Innovation and Use of Technology
- Nurse leaders must create environments that support innovation.
- During times of unprecedented change, opportunities are created.
- The recent COVID-19 pandemic accelerated the need for innovation.
- Innovation requires the organization to implement it by identifying, securing, allocating, controlling, and utilizing resources.
- Innovation does not have to be a net new invention; it could enhance an existing process, service, or technology.
- Strategic use of technology and innovation will help an organization gain a competitive edge.
Creative Staffing
- Staff illness or injury increases with the number of furlough requests.
- Transparency in decision-making is key.
Considerations When Designing and Implementing New Care Models
- Be prepared for the unexpected and plan for contingency and crises.
- Each organization will need to determine the best skill mix and qualification mix based on available resources.
- Increased requests for paid time off, hazard pay, and the use of contingency/contracted labor can increase labor costs.
- Leverage and build the capacity of nursing students by investing in skills training and clarification of roles and responsibilities.
- Identify and minimize unexpected tasks that take up staff time.
- Consider a nurse pair or nurse extender model.
- Redeploy staff from areas of low volume to higher need and acuity areas, providing just-in-time training as needed.
Traditional Staffing Models:
Budget-based model: Nurses are allocated based on a nursing hours per patient day formula.
Nurse-to-patient ratio model: Staffing ratios are determined by state law, hospital policies, or collective bargaining agreements.
Patient acuity model: The patient's needs determine the requirements for each shift.
A sound nurse staffing plan positively addresses clinical needs, patient experience, staff engagement, financial impacts, and regulatory compliance.
Redeployment, or shifting of staff, may help to balance staffing inequities or shortages.
Temporary Staffing Plans
- Develop alternative staffing plans to augment existing resources and staff competencies.

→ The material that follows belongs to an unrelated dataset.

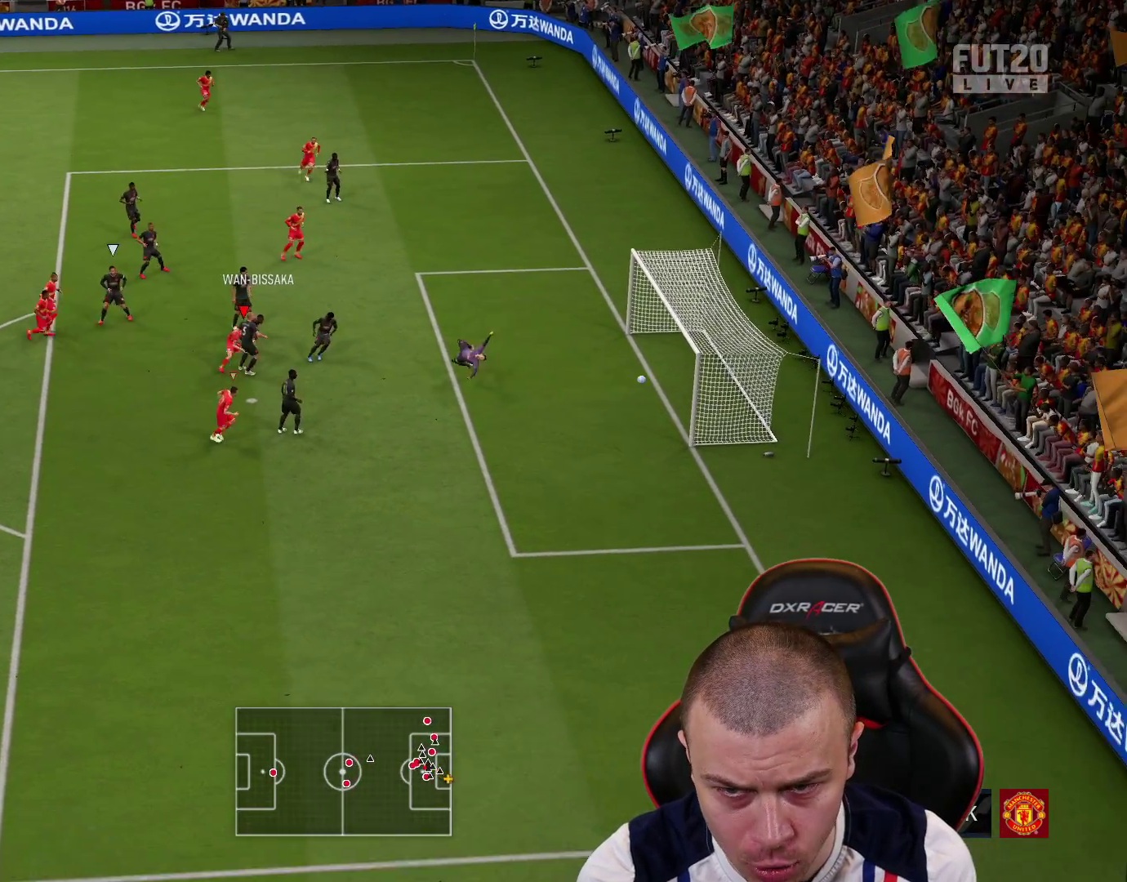
{"buttons": [], "left_stick": "down-right", "right_stick": "center", "events": [[33, "left_stick", "down-right"], [467, "L3", "up"]]}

- Consider care needs of the patient population served and staffing mix.
- Anticipate travel nurse needs and plan early.
- Consider reaching out to retired nurses, current advanced practice providers (APPs), and others.
- During a pandemic, consider creating a dedicated unit or care area where patients can be cohorted.

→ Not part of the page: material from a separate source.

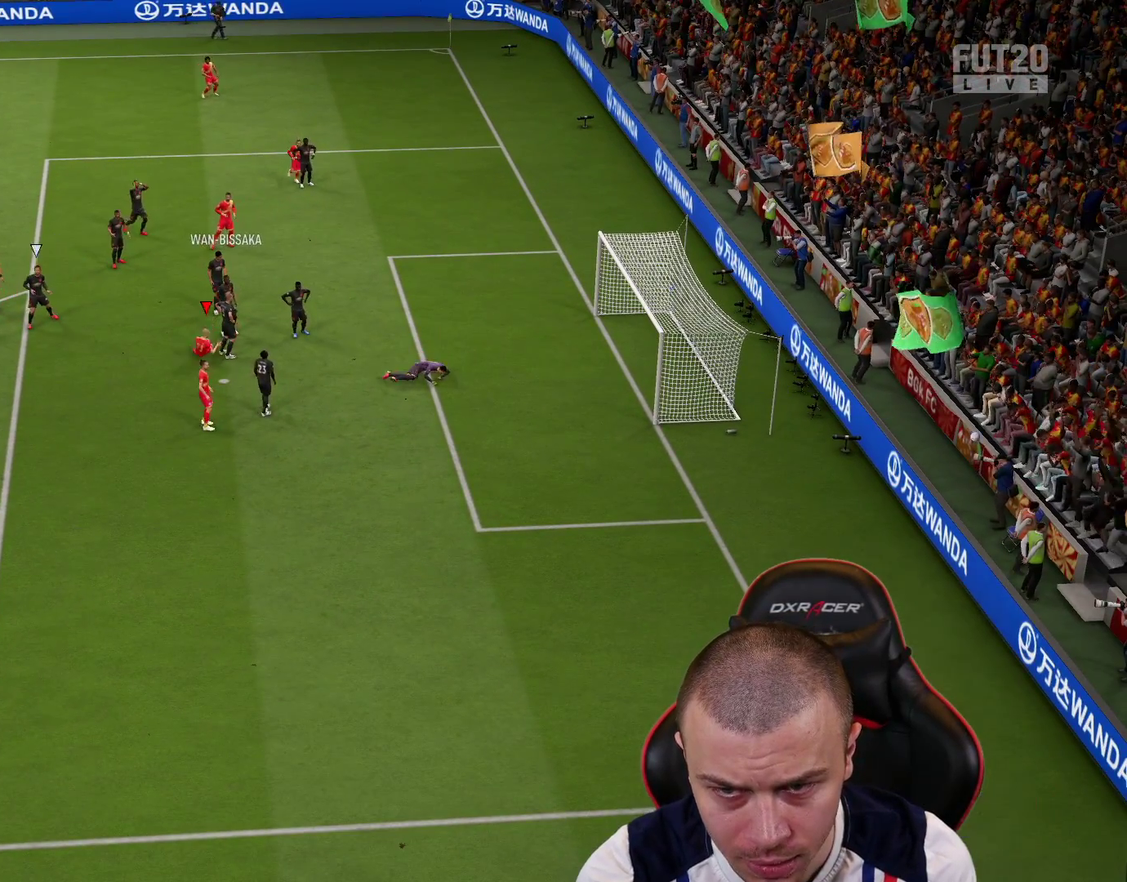
{"buttons": [], "left_stick": "center", "right_stick": "center", "events": [[50, "left_stick", "center"]]}
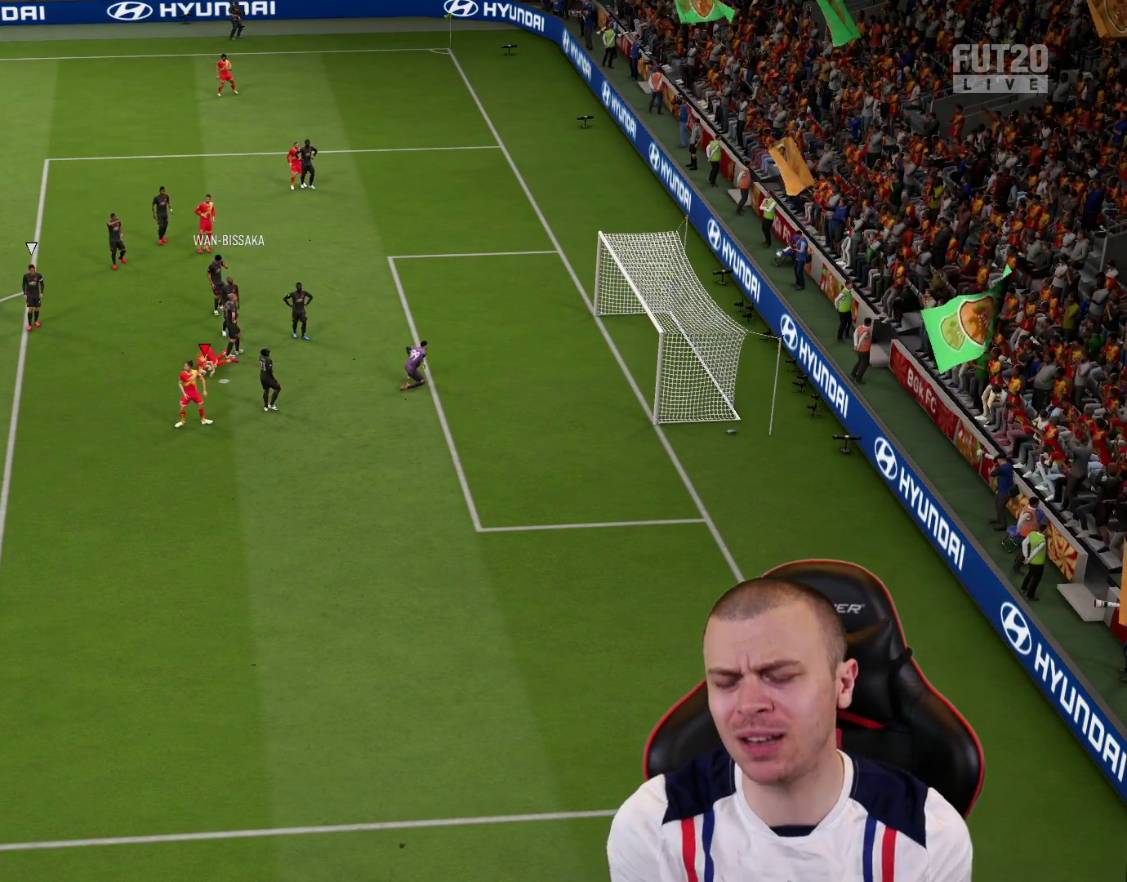
{"buttons": [], "left_stick": "center", "right_stick": "center", "events": []}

- Offer upskilling/cross-training opportunities to staff.
- Develop a visual cue to identify staff deployed to a unit and the skills they are competent to perform.
- Do not forget training for documentation in the electronic health record (EHR).
- Staff should meet urgent/emergent and unplanned emergency case volumes.
- Interdisciplinary team-based care improves outcomes and patient experience while reducing costs.
- Nurse leaders must work collaboratively with members of the interdisciplinary team.
- The costs of nursing care should be estimated for each patient.
- Also, telehealth technology is used by APRNs to provide virtual care visits, which helps to improve access to care and specialists, especially for patients in rural and underserved areas.
- Nurse leaders should work with their CFOS to determine the financial and employee recruitment and retention benefits of implementing or expanding a remote work option.
Conclusions
- Managing and leading an organization through times of uncertainty, shortages, and change can be a daunting task.
- DNP graduates receive education to help them build the competencies as defined in the Essentials.
- The application of these competencies ensures nurse leaders are well positioned to lead and respond effectively during difficult times.
- The Essentials apply to all scenarios as they serve as the foundation for nursing professional practice.
- Thinking like a CFO, using common language to improve communications and understanding, and engaging staff and key stakeholders in planning processes will serve the DNP nurse well in managing fiscal responsibilities.